My book? Is about two teenagers from Chicago with a weird family. Oh, and one of the teenagers moves to California and might be bisexual.

Yes, I wish I could write something that I KNOW would sell. The shitty thing is, it didn’t quite work out that way with this one. When I was walking in the snow in Nebraska in 2010, I thought up this teenage guy and his sort-of stepsister and they wouldn’t let me go. For four goddamn years. I listened to their music, I thought their thoughts, I lived in their neighborhood (which is also mine).

I want people to know them. I’ve shared a bit of the manuscript at two different public readings, and people seemed to like them.

And yet I, who some people perceive as fearless, can’t even think about sending off another query letter without getting the shakes.

IT’S A DAMN EMAIL AND I CAN’T SEND IT.

I really don’t know how to end this post. It’s been good to get out my angst, and I know other writers go through this kind of thing too. So why do I feel so alone? Why, when the rest my life is going better than it ever has, can’t this fall into place too?

I wish I could have some pat answer, some conclusion, a happy ending.

I don’t.

Published by

The Unprofessional Critic

Lauren Whalen is a freelance writer living in Chicago. She reviews plays for Chicago Theater Beat (http://www.chicagotheaterbeat.com) and talks about movies on The Film Yap (http://www.thefilmyap.com). Lauren's young adult novel is represented by Chalberg & Sussman Literary Agency. Say hi to her at maybeimamazed02(at)gmail(dot)com. (Photo by Greg Inda)
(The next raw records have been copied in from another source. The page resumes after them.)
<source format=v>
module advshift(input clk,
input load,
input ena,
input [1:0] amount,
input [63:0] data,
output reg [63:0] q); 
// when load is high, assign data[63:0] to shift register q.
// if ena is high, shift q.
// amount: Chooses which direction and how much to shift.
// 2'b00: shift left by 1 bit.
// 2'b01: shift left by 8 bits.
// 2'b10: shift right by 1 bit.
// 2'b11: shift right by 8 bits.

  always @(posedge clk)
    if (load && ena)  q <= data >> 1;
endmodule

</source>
2 thoughts on “To Query or Not to Query: That is the Neverending Million-Dollar Hair-Pulling-Out-of-Head Question”

  1. Thank you, lady! I’m trying – after this went up, I submitted six more query letters. And tried not to get the shakes each time I hit Send.

    In the past several months, I’ve become good friends with a published YA author (through circumstances entirely unrelated to writing – must be fate). She recently switched agents and has a book on submission right now, so it’s been nice to commiserate.
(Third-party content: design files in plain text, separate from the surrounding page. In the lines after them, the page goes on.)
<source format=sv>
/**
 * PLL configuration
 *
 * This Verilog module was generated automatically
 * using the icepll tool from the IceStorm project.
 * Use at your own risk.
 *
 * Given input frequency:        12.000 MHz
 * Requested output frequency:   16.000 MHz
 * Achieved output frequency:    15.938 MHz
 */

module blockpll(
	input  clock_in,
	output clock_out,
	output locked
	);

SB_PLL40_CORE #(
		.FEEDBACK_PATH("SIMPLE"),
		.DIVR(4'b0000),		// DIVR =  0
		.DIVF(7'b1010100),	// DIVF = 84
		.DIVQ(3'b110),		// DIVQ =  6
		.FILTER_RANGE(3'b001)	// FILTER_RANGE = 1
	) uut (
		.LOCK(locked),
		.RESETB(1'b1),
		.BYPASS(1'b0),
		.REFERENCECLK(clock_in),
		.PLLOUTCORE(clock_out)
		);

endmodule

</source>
    I once read that you should write the book that you HAVE to write, even if (especially if) you don’t think anyone would ever want to publish it. That’s about where I am with this one. It’s not Harry Potter or The Hunger Games or Twilight. But I really love my two main characters and the journey they took.

  2. Oooh you’re a brave woman. Even though you might not feel that right now. And I recognize the ‘Write For Popularity’ thing but it just doesn’t work. My plot lines don’t co-operate, my characters turn onedimensional. I have to get the story out, not the product.